Na Academia é feito também um trabalho de inclusão social, de forma que no horário que ela freqüenta, a maioria dos alunos é bolsista. Gosto de ver que em todas as ocasiões em que minha filha se depara com o teoricamente diferente, ela aceita com naturalidade.

Ela sempre me lembra que não se trata de aceitar o diferente, mas ver a todos como iguais.

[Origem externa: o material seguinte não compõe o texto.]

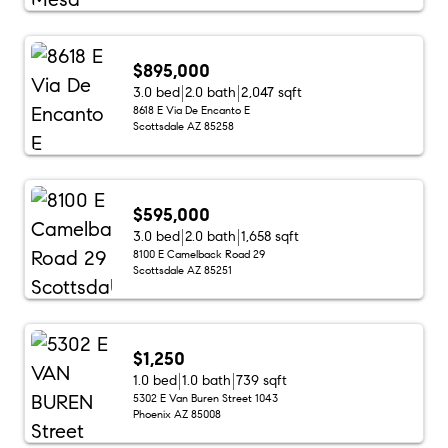
$895,000
3.0 bed
2.0 bath
2,047 sqft
8618 E Via De Encanto E
Scottsdale AZ 85258
$595,000
3.0 bed
2.0 bath
1,658 sqft
8100 E Camelback Road 29
Scottsdale AZ 85251
$1,250
1.0 bed
1.0 bath
739 sqft
5302 E Van Buren Street 1043
Phoenix AZ 85008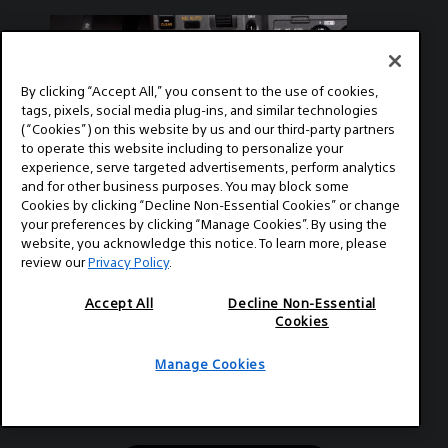
with Sony EU. To learn more about Alister
while a negative value will make the images
Chapman, visit his website: xdcam-user.com
cooler with more green.
This is Part 2 of two parts. Part 1 can be
found at this link: Video Guide to the Sony
FX9 with Alister Chapman - Part 1
By clicking “Accept All,” you consent to the use of cookies,
tags, pixels, social media plug-ins, and similar technologies
(“Cookies”) on this website by us and our third-party partners
to operate this website including to personalize your
experience, serve targeted advertisements, perform analytics
and for other business purposes. You may block some
2020-09-11
Cookies by clicking “Decline Non-Essential Cookies” or change
GEAR
your preferences by clicking “Manage Cookies”. By using the
website, you acknowledge this notice. To learn more, please
Video Guide to the Sony FX9
review our
Privacy Policy
.
with Alister Chapman - Part 1
Accept All
Decline Non-Essential
Alister Chapman is a DP, editor, producer,
Cookies
educator, and is very well versed in
technology and all things camera and video
Manage Cookies
related. Chapman recently produced this
series of instructional videos in conjunction
with Sony EU. To learn more about Alister
Chapman, visit his website: xdcam-user.com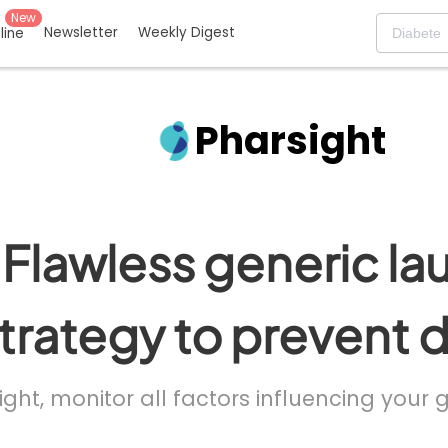
New
Newsletter
Weekly Digest
eline
Pharsight
Flawless generic la
trategy to prevent 
ight, monitor all factors influencing your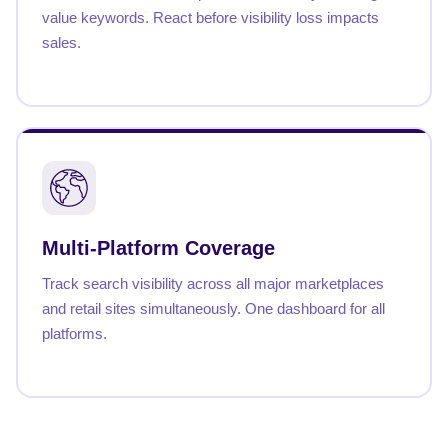
value keywords. React before visibility loss impacts
sales.
Multi-Platform Coverage
Track search visibility across all major marketplaces
and retail sites simultaneously. One dashboard for all
platforms.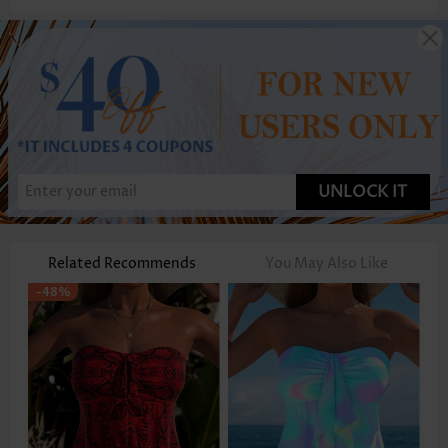
UNLOCK IT
Related Recommends
You May Also Like
-48%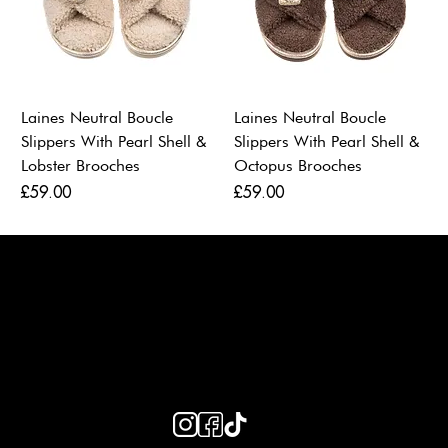
Laines Neutral Boucle
Laines Neutral Boucle
Slippers With Pearl Shell &
Slippers With Pearl Shell &
Lobster Brooches
Octopus Brooches
Price
Price
£59.00
£59.00
LAINES LONDON
Keep up to date with our social media, click the links below to
follow.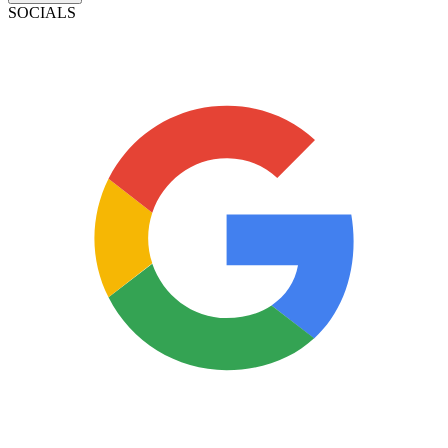
SOCIALS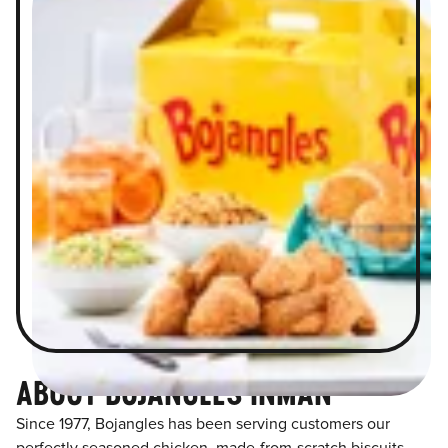
ABOUT BOJANGLES INMAN
Since 1977, Bojangles has been serving customers our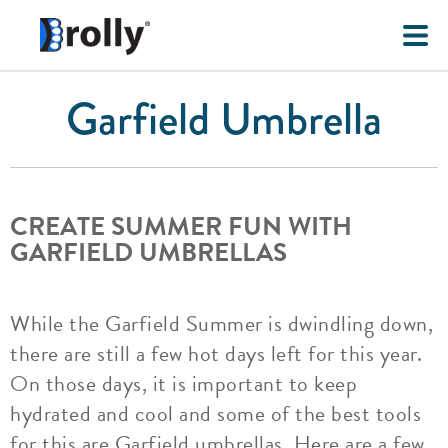
Garfield Umbrella
CREATE SUMMER FUN WITH
GARFIELD UMBRELLAS
While the Garfield Summer is dwindling down,
there are still a few hot days left for this year.
On those days, it is important to keep
hydrated and cool and some of the best tools
for this are Garfield umbrellas. Here are a few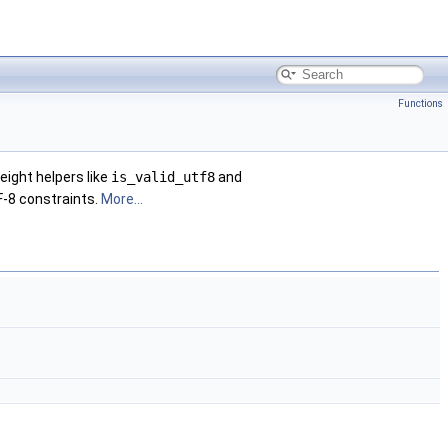
Functions
eight helpers like
is_valid_utf8
and
F-8 constraints.
More...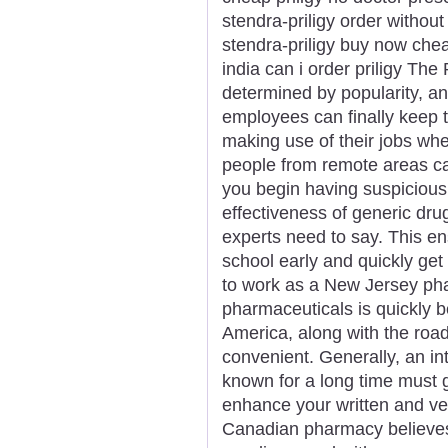
stendra-priligy order without 
stendra-priligy buy now cheap
india can i order priligy Th
determined by popularity, an
employees can finally keep t
making use of their jobs wh
people from remote areas c
you begin having suspicious 
effectiveness of generic dru
experts need to say. This e
school early and quickly get y
to work as a New Jersey pha
pharmaceuticals is quickly b
America, along with the roa
convenient. Generally, an in
known for a long time must g
enhance your written and ve
Canadian pharmacy believe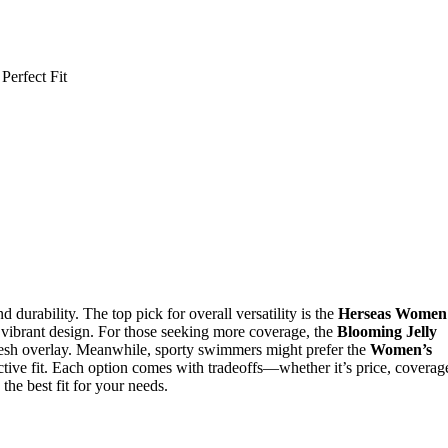
durability. The top pick for overall versatility is the
Herseas Women
nd vibrant design. For those seeking more coverage, the
Blooming Jelly
esh overlay. Meanwhile, sporty swimmers might prefer the
Women’s
tive fit. Each option comes with tradeoffs—whether it’s price, coverag
the best fit for your needs.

quarta-feira, 12 de maio de 2010

SEGUE O TEU DESTINO



Segue o teu destino,
Rega as tuas plantas,
Ama as tuas rosas.
O resto é a sombra
De árvores alheias.

A realidade
Sempre é mais ou menos
Do que nós queremos.
Só nós somos sempre
Iguais a nós-próprios.

Suave é viver só.
Grande e nobre é sempre
Viver simplesmente.
Deixa a dor nas aras
Como ex-voto aos deuses.

Vê de longe a vida.
Nunca a interrogues.
Ela nada pode
Dizer-te. A resposta
Está além dos deuses.

Mas serenamente
Imita o Olimpo
No teu coração.
Os deuses são deuses
Porque não se pensam.
           

Fernando Pessoa

(Odes de Ricardo Reis)

segunda-feira, 10 de maio de 2010

RELICÁRIO

Esse é um texto escrito com tinta invisível. Apenas o destinatário tem o calor necessário para decifrar a mensagem. É para ser lido através das palavras, lembrando-se dos sons que substituíram aquilo que seria dito. Abro mão das letras para vestir-me de sentimentos.

Talvez esses espaços em branco venham a ser preenchidos pela felicidade que está por vir.

Talvez o vazio seja uma antecipação do deserto que me espera.

Há só uma coisa que deve ser registrada, gravada, incrustada: 

Seja feliz.



segunda-feira, 19 de abril de 2010

O OUTRO LADO

Trago comigo paisagens internas. 

A cidade em que passei boa parte da minha infância é dividida pela linha do trem e pelo rio que a corta. É também cercada de serras. Para chegar ao mar, é preciso atravessá-las.
Assim também minha vida pode ser dividida em linhas imaginárias que cruzei. Algumas vezes voltei, outras não. Lembro-me do dia em que a ponte mais bonita e antiga da cidade partiu-se ao meio e caiu. Eu também tive esse momento em que não foi mais possível voltar atrás porque não havia mais o caminho. Aquela que fui já não estava lá.

Agora, há montanhas dentro de mim. Não sei o que se oculta do outro lado, e ainda não decidi se quero cruzá-las e avistar o horizonte sem fim, ou me conformar com o lado de cá, seguro e sem surpresas. Há um certo cansaço em se reinventar constantemente, mas a conformidade sempre me pareceu uma espécie de derrota.

Porém, não sou montanha, sou oceano. E a vida me navega.

quarta-feira, 14 de abril de 2010

LIÇÃO DE CASA

A professora me falou que há dias em que minha menina não quer fazer nada na escola, fica distraída, não acompanha a turma. Não é sempre, mas me preocupa. Hoje, em uma conversa, pedi para que ela me prometesse que não ia mais acontecer:

- Mãe, não vou prometer isso. Não sei se vou cumprir. E você me ensinou que a gente só promete aquilo que sabe que vai fazer.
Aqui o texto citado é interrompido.